Plagiarism software itself is the best examples why its a complex problem:
These commercial vendors offer paid services in disregard of the actual document licences of the content they compare eg when a commercial product uses a gpl document
These vendors often reserve the rights on documents submitted which makes them incompatible with gno or some cc licences
So did you check this legal framework beforehand?! And why not asking plagiarism software to either donate or block wikipedia content if zhey base their commercial model on the free work of others?!
Plagiarism is only a problem when combined with copyright…

Chris, I fixed the typo. Thanks for catching it!

Gego: at least one appellate court in the US believes the use of these documents by the plagiarism checkers is a fair use–and I think this is a decision people who are concerned about copyright overreach should agree with. I’m not sure which vendors you’re talking about who claim to reserve the rights on submitted documents; I would be interested in seeing examples, but the major one I can think of does not. There are plenty of arguments against the way many of these services operate and are used (for example, schools’ overreliance on them, or their failure to correctly… Read more »

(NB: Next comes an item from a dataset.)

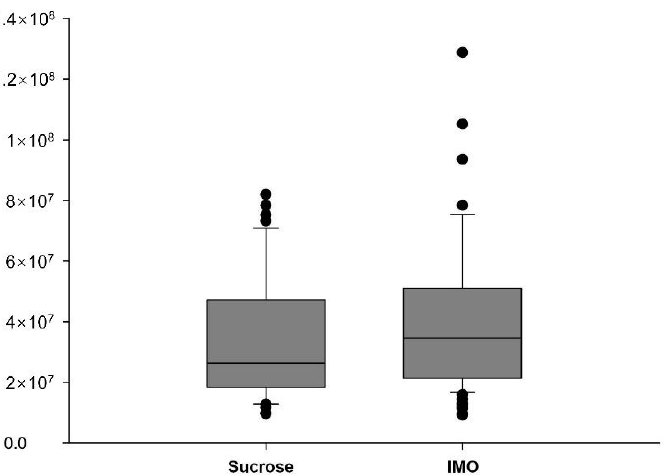
Figure 3. Infection intensities of the inoculated groups fed sucrose and IMO sugar–water. Each bee midgut was individually processed and spores counted under a phase-contrast microscope. Control bees were free of visible spores.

Yeah, agreed: it doesn’t matter what the license is, Gego. From an academic standpoint, it’s still plagiarism to copy a text without citing where it came from, even if the text is free for public use. One also shouldn’t quote too much of a text (i.e., beyond fair use percentages), even if it is cited.
In the non-academic world, if a source wants to reproduce a text that’s free for public use, in its entirety…fine, but they can’t claim it as their own.